In 2001, amid plenty of controversy, the U.S. Congress passed the No Child Left Behind (NCLB) law. This law placed impossible demands on states, such as requiring 100% proficiency in reading and math by 2014.
As 2014 began to approach, everyone knew this “goal” was impossible, so in September 2011, the U.S. Department of Education (USDOE) announced that states could seek “flexibility waivers” for the requirements they must meet under NCLB. The states had to meet certain new requirements set by the USDOE, including adoption and implementation of “college- and career-ready” standards and assessments: a.k.a. Common Core.
In November 2012, the Utah State School Board announced it had accepted a bid to build Utah’s new assessment system from the American Institutes for Research (A.I.R.), a behavioral research company based in Washington, D.C.
Curiously enough, that same company had one of its vice-presidents serving as a reviewer of NCLB waivers.
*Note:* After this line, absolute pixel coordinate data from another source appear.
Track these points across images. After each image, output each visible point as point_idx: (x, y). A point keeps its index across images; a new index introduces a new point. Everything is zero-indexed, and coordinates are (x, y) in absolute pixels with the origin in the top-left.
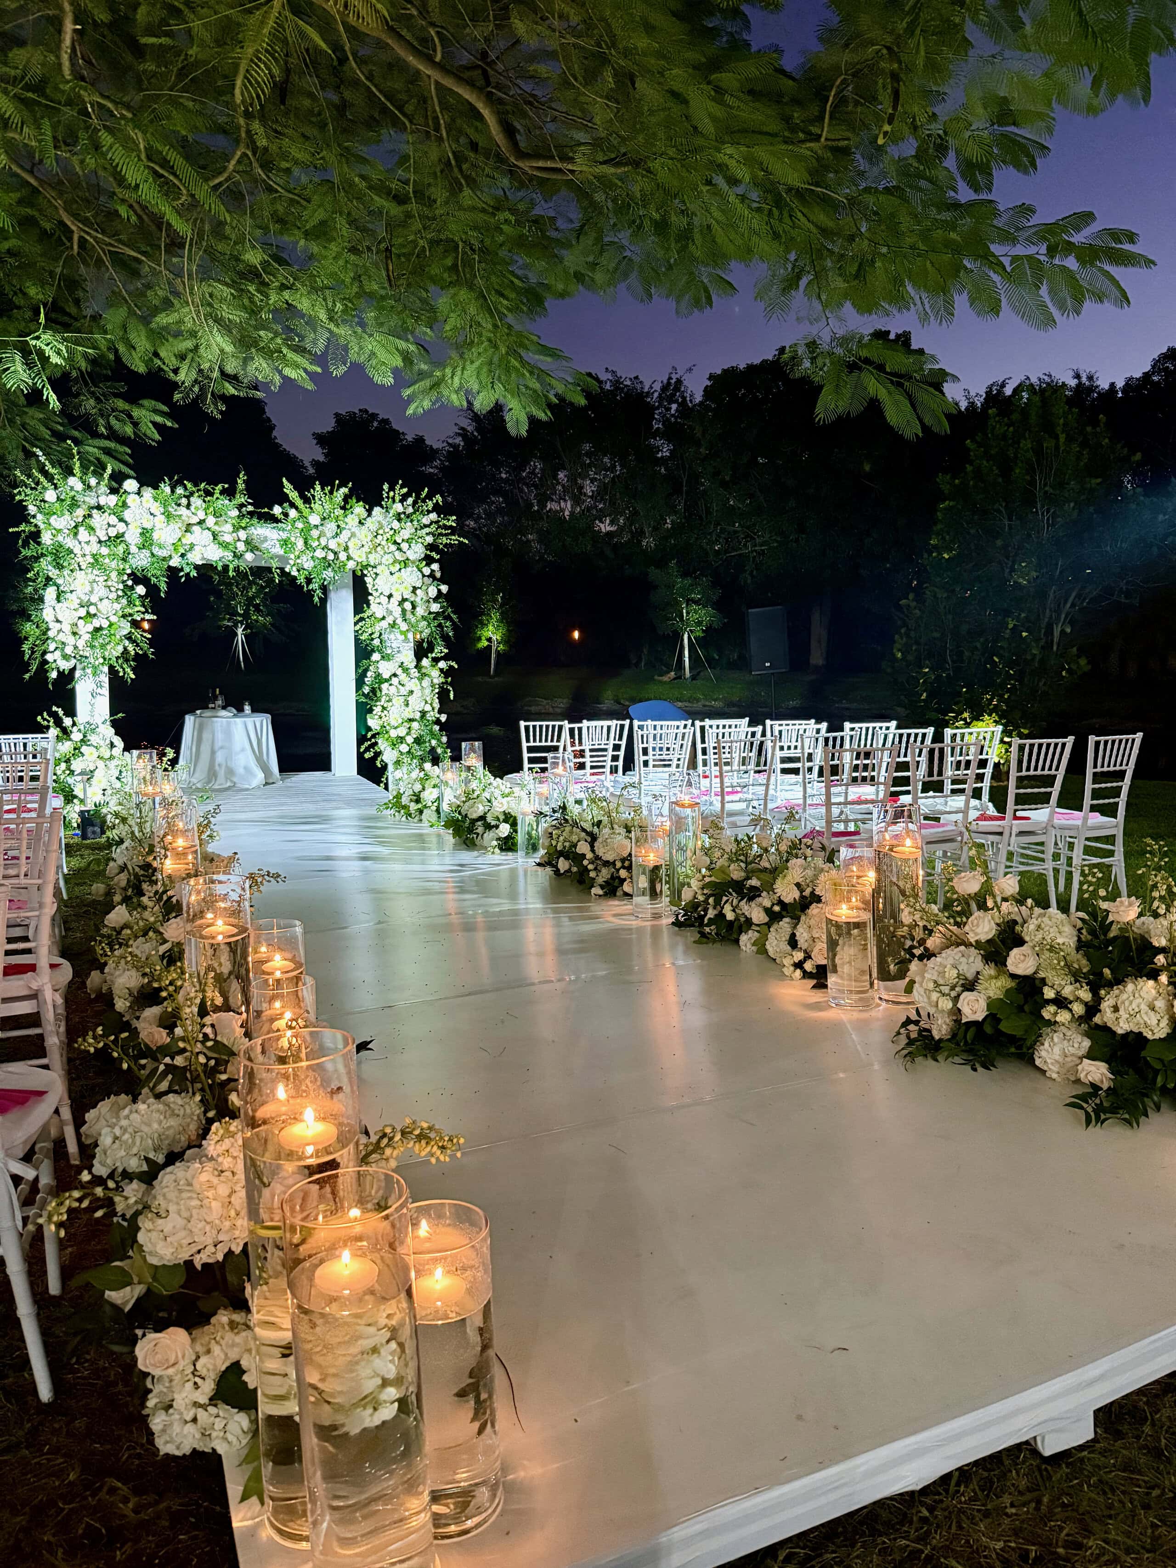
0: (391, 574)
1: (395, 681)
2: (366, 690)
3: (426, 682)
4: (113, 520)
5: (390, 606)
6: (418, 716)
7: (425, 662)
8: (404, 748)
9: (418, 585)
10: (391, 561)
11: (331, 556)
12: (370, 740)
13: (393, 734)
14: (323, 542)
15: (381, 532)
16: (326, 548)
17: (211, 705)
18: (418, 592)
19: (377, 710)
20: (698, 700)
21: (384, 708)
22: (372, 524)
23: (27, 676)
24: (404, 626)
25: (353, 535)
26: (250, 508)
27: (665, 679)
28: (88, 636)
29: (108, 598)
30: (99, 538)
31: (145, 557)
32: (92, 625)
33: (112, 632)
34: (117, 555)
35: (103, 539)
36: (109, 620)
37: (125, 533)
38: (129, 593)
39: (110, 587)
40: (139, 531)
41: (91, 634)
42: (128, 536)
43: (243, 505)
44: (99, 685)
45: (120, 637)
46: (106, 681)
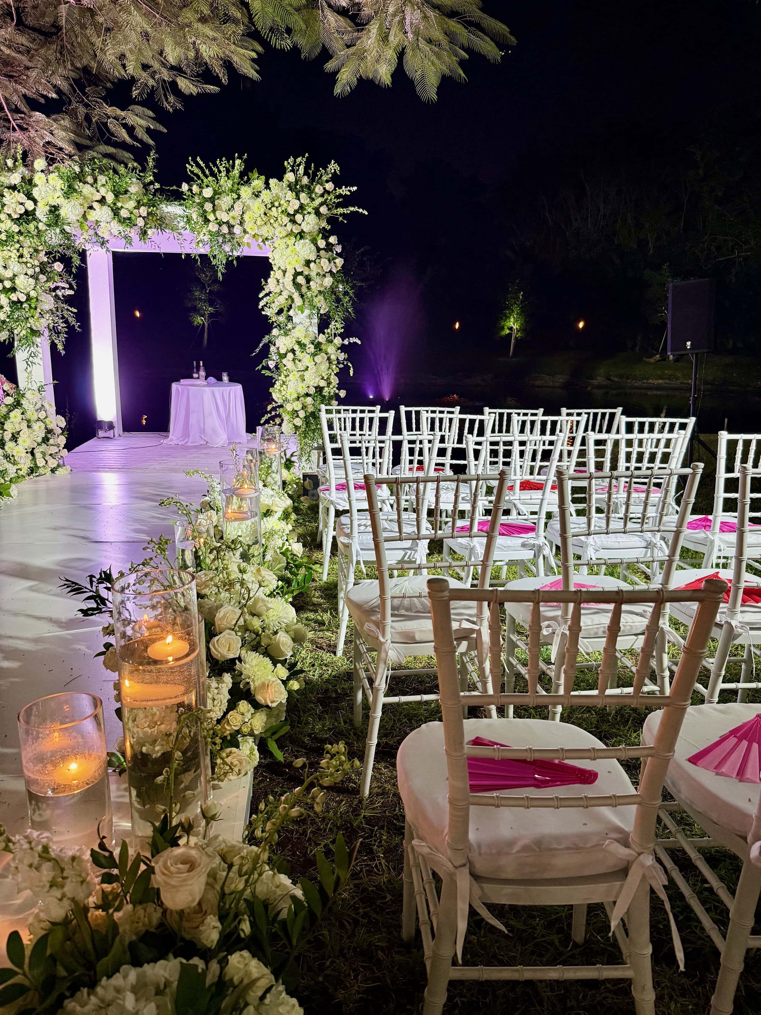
0: (288, 247)
1: (292, 356)
4: (21, 197)
5: (285, 281)
9: (312, 257)
10: (285, 234)
14: (218, 214)
15: (276, 204)
17: (195, 375)
18: (312, 265)
19: (278, 383)
20: (677, 379)
21: (283, 383)
22: (266, 196)
24: (299, 301)
25: (248, 208)
26: (157, 186)
27: (652, 360)
28: (8, 309)
29: (26, 274)
30: (9, 215)
31: (55, 234)
32: (10, 299)
33: (33, 306)
34: (29, 232)
35: (15, 216)
36: (28, 295)
37: (34, 210)
38: (49, 270)
39: (26, 263)
40: (48, 208)
41: (11, 307)
42: (37, 213)
43: (151, 183)
44: (33, 355)
45: (42, 310)
46: (41, 351)
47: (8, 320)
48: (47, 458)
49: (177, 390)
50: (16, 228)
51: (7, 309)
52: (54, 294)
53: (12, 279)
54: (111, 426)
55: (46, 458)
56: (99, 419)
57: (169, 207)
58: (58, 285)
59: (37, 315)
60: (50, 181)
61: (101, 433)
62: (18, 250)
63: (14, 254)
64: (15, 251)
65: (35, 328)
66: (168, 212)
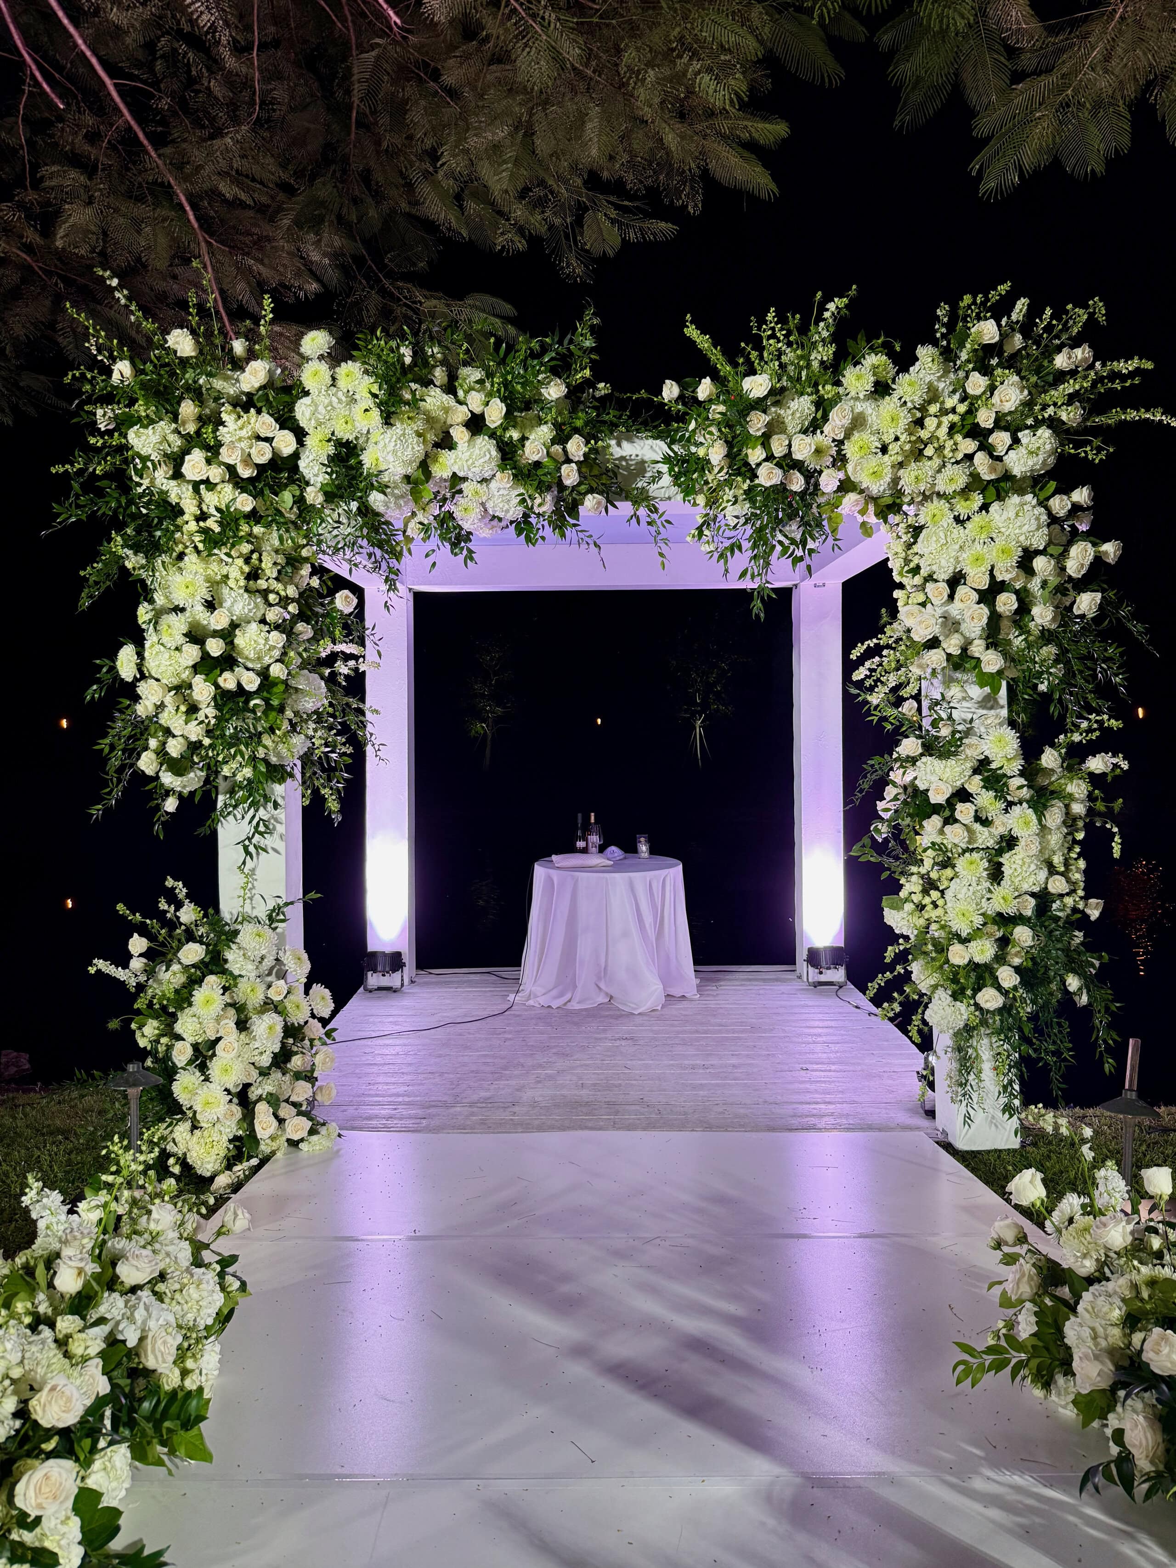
0: (957, 520)
1: (964, 811)
2: (881, 831)
3: (1055, 816)
4: (265, 423)
5: (955, 609)
6: (1029, 907)
7: (1050, 758)
8: (990, 999)
9: (1037, 544)
10: (962, 481)
11: (797, 483)
12: (891, 967)
13: (958, 955)
14: (778, 447)
15: (935, 407)
16: (788, 463)
17: (580, 844)
18: (1038, 562)
19: (911, 886)
21: (929, 885)
22: (910, 390)
23: (96, 811)
24: (992, 662)
25: (858, 423)
26: (602, 390)
28: (211, 712)
29: (263, 621)
30: (231, 469)
31: (348, 512)
32: (217, 686)
33: (275, 702)
34: (279, 512)
35: (246, 473)
36: (264, 674)
37: (296, 456)
38: (319, 610)
39: (265, 593)
40: (331, 449)
41: (217, 707)
42: (302, 464)
43: (588, 384)
44: (262, 828)
45: (296, 713)
46: (282, 817)
47: (207, 741)
48: (285, 1111)
49: (549, 880)
50: (245, 503)
51: (208, 712)
52: (327, 672)
53: (228, 635)
54: (395, 962)
55: (282, 1114)
56: (370, 948)
57: (625, 444)
58: (339, 647)
59: (286, 726)
60: (342, 383)
61: (373, 979)
62: (247, 560)
63: (236, 570)
64: (240, 562)
65: (274, 760)
66: (623, 458)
A.I.R. vice-president Sabrina Laine was appointed in November 2011 to review applications from the states for No Child Left Behind waivers. AIR is the official partner of SBAC (Smarter Balanced Assessment Consortium) who was one of two federally funded testing consortiums. So one of the two organizations writing federally funded Common Core-aligned tests gets to help decide whether waiver applications are acceptable? Something’s not right here.